Vallor encourages us to reclaim “technology as a human-wielded instrument of care, responsibility, and service” (p. 217). Too much of our rhetoric around AI is about transcending or liberating us “from our frail humanity” (p. 219). Replacing ourselves or our roles in self-governance and as moral arbiters will lead to magnifying injustice, making the same mistakes again and again (e.g., racist legal proceedings, sexist health diagnoses) with greater efficiency. We could be using these technologies to interrogate our broken systems and let us fix them, rather than supercharging them. The chief threat of AI is that we will come to rely on it to make morally challenging decisions for us, and the more we do this, the more we erode our individual and collective ability to exercise our moral agency, leaving AI to govern us with a set of backward and inhumane values.
My favorite part of the book is “Chapter 6: AI and the Bootstrapping Problem.” Here, Vallor returns to her arguments in her brilliant 2016 book Technology and the Virtues (my review) and renews her call for the cultivation of technomoral virtue to help us reclaim our humanity amid the din of AI boosterism. In The AI Mirror, she directs her call to my students—the engineers and technologists who will be tasked with building and using AI technologies.
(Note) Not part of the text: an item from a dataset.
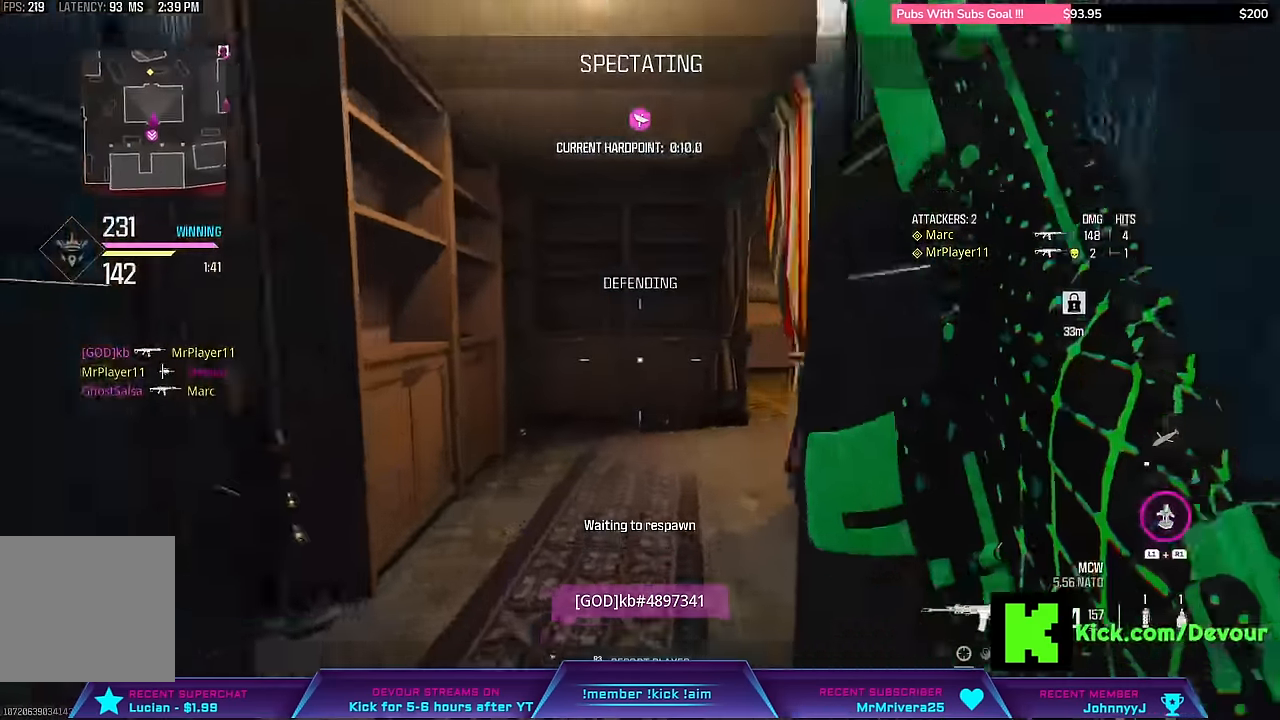
{"buttons": [], "left_stick": "center", "right_stick": "center", "events": []}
I have been writing for years about the need for a renewed professional identity for engineers and technologists that fully embraces their civic responsibilities. This is what drew me to Vallor’s work originally, and it is exciting to hear our calls echo one another.
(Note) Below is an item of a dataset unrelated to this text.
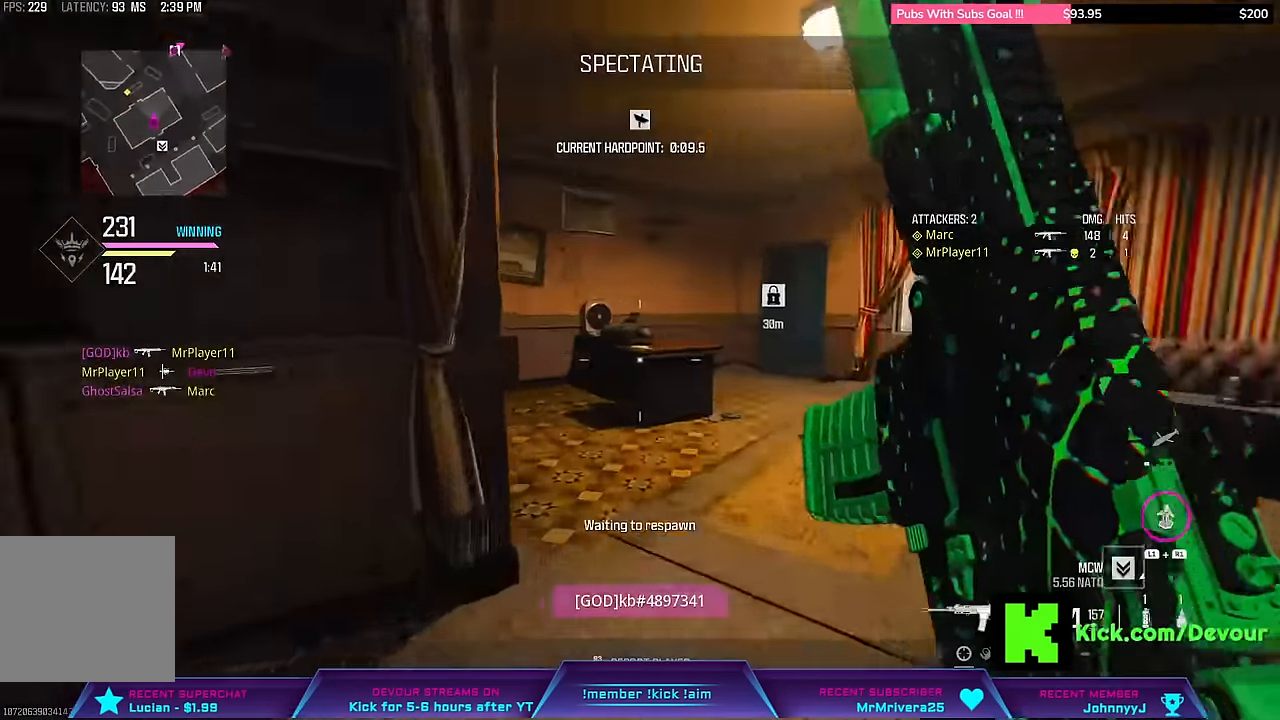
{"buttons": ["CROSS"], "left_stick": "center", "right_stick": "center", "events": [[500, "CROSS", "down"]]}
She takes issue with Silicon Valley’s emphasis on perseverance as a virtue and the technological value of efficiency. If we allow our technology creators and their products to promulgate such values, we risk dooming ourselves to a less caring, less sustainable, less just future. There are some things we should stop doing. There are some applications of AI that we should refuse. And we need virtues of humility, care, courage, and civility to guide us toward moral and political wisdom. We should no longer allow “the dominant image of technical excellence and the dominant image of moral excellence to drift apart”—”neither alone is adequate for our times” (p. 179).